■ TASK INSTRUCTIONS ■
Retype exactly the stretch of lines that begins at the line containing "(536, 254) = (484, 335): black" and ends at the last line of the data, with no other lines.

■ Excerpts from a dataset ■
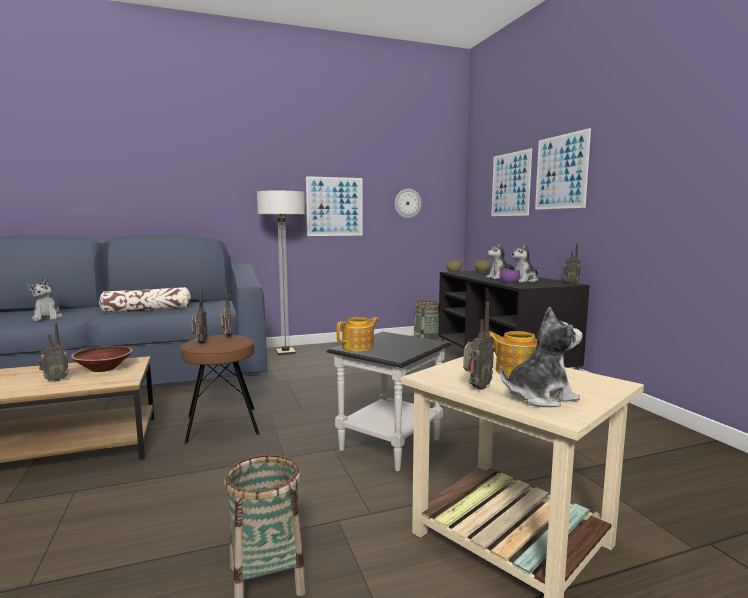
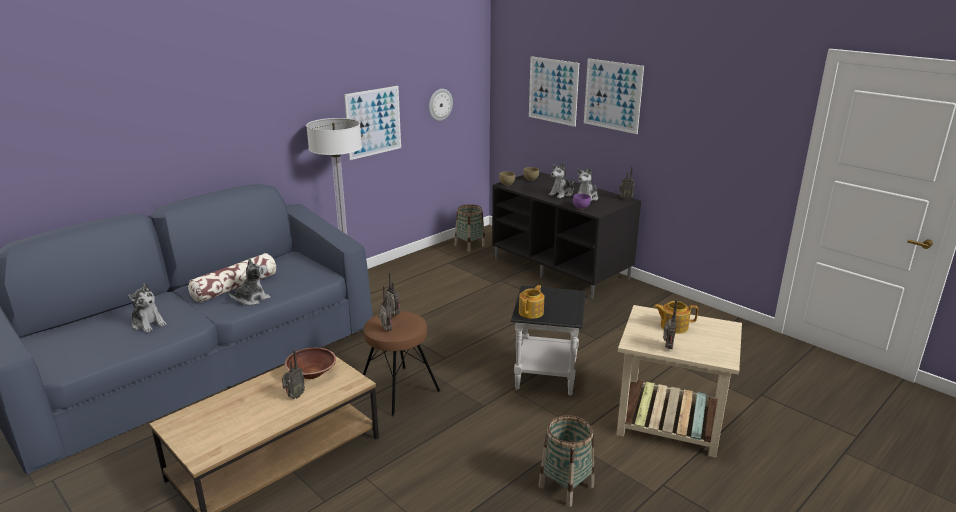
camera: 25 degrees left, 15 degrees up
(539, 397) = (704, 348): plush toy -> plush toy (252, 299)

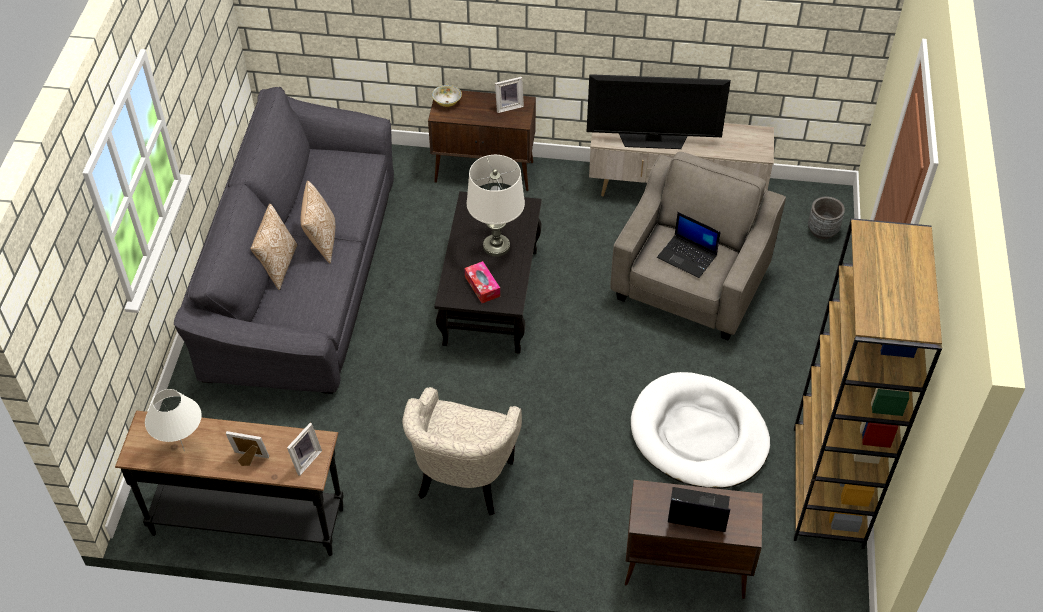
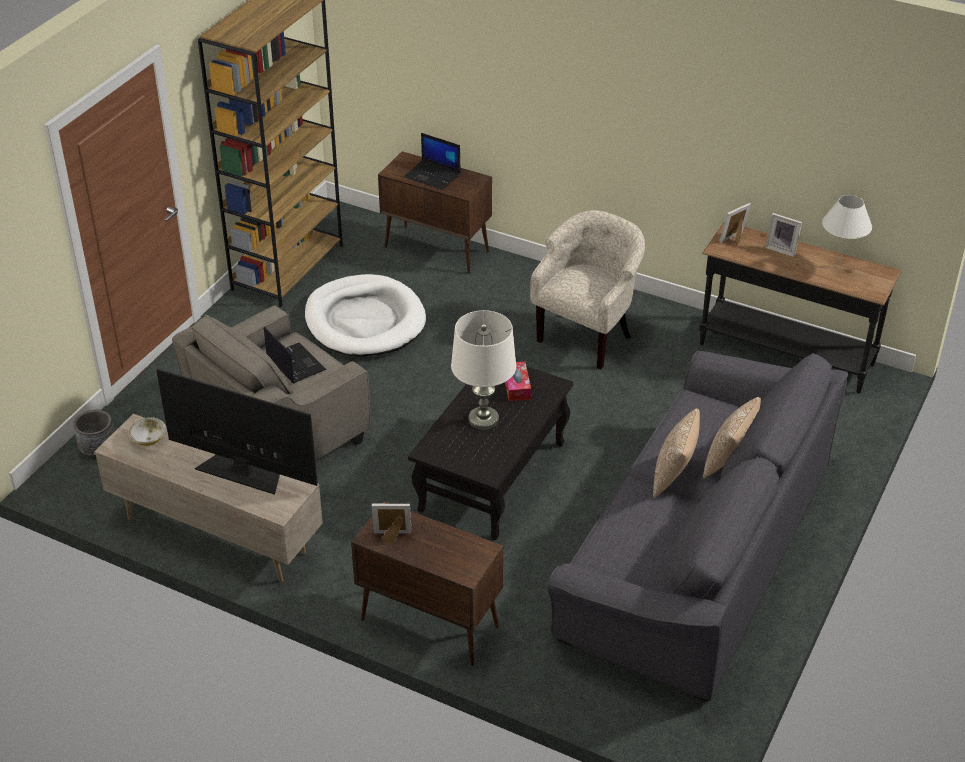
camera: 160 degrees left, 10 degrees down
(447, 102) = (467, 564): bowl -> bowl (148, 439)

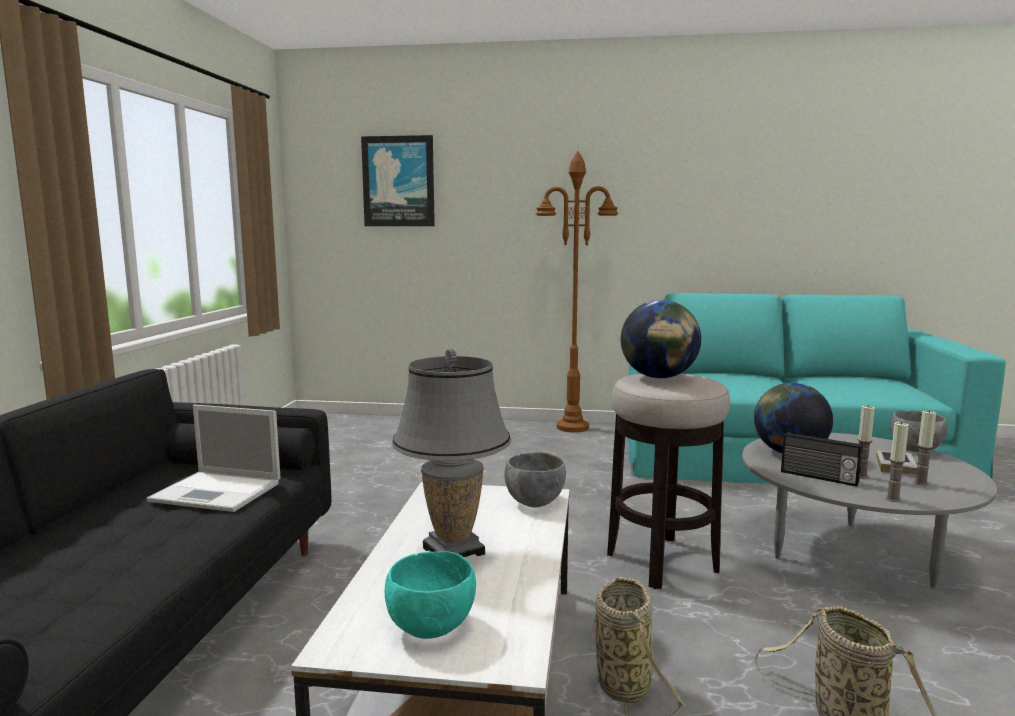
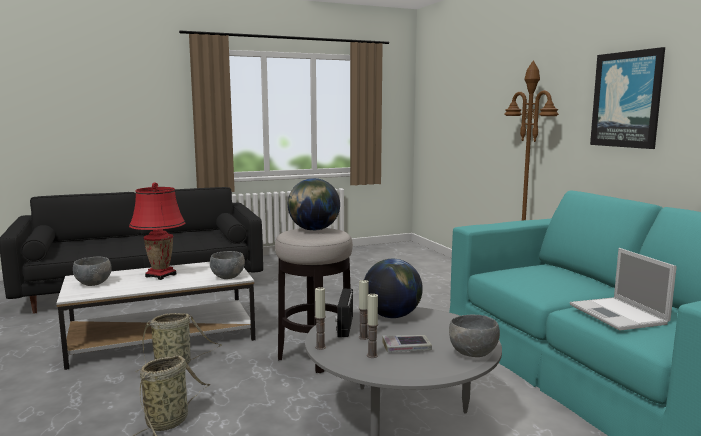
camera: 60 degrees right, 0 degrees up
(219, 492) = (195, 240): laptop -> laptop (619, 315)
(398, 181) = (456, 90): picture -> picture (626, 99)
(430, 628) = (93, 284): turquoise bowl -> grey bowl
(454, 551) = (160, 275): grey table lamp -> red table lamp

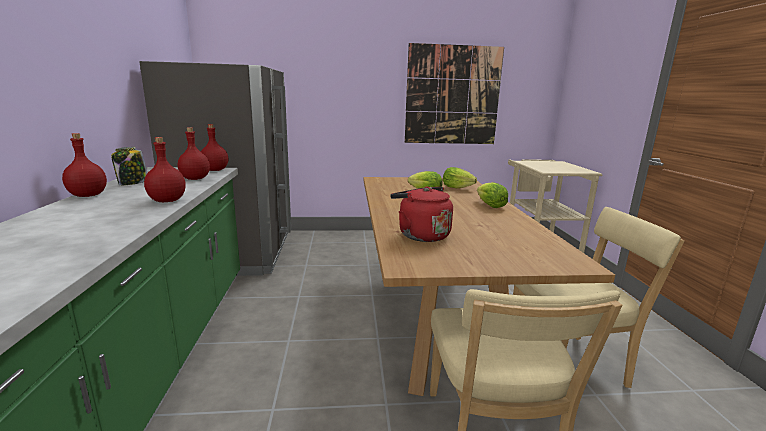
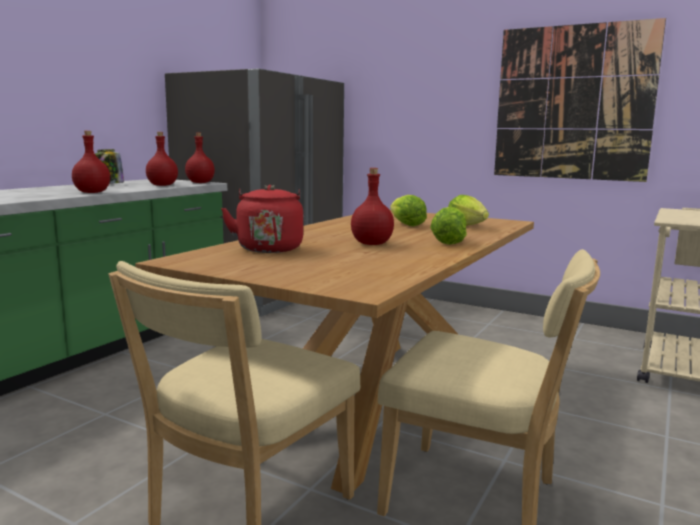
camera: 35 degrees right, 5 degrees down
(88, 195) = (58, 186): red bottle -> red bottle (372, 244)

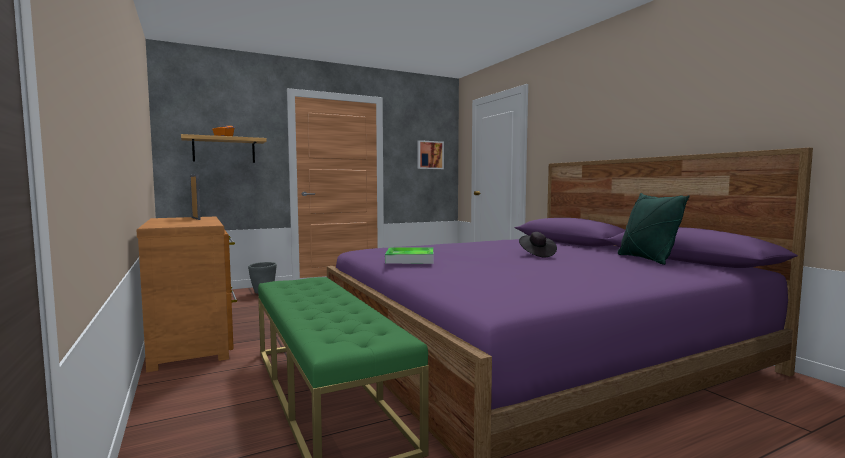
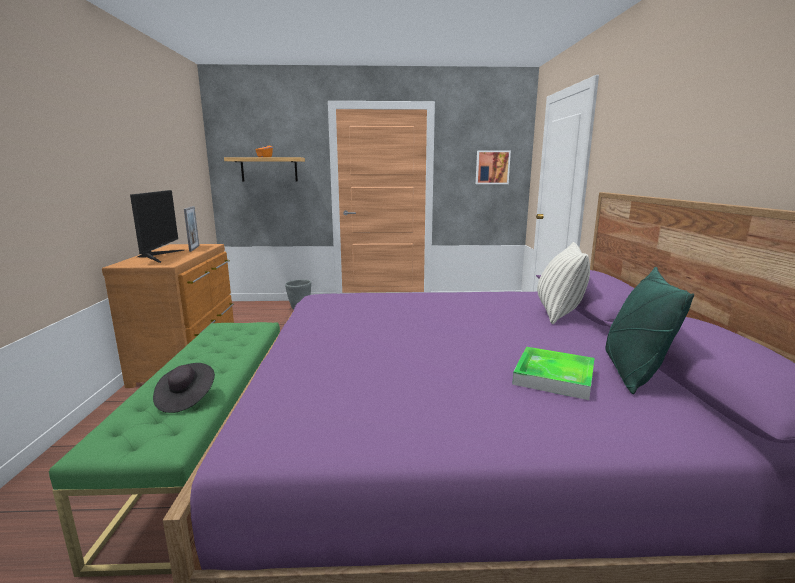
camera: 25 degrees right, 10 degrees up
(174, 222) = (158, 256): none -> monitor
(410, 259) = (322, 324): tray -> tray (554, 377)
(536, 254) = (484, 335): black hat -> black hat (186, 399)
(557, 244) = (558, 313): none -> pillow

■ OUTPUT FOR THIS TASK ■
(536, 254) = (484, 335): black hat -> black hat (186, 399)
(557, 244) = (558, 313): none -> pillow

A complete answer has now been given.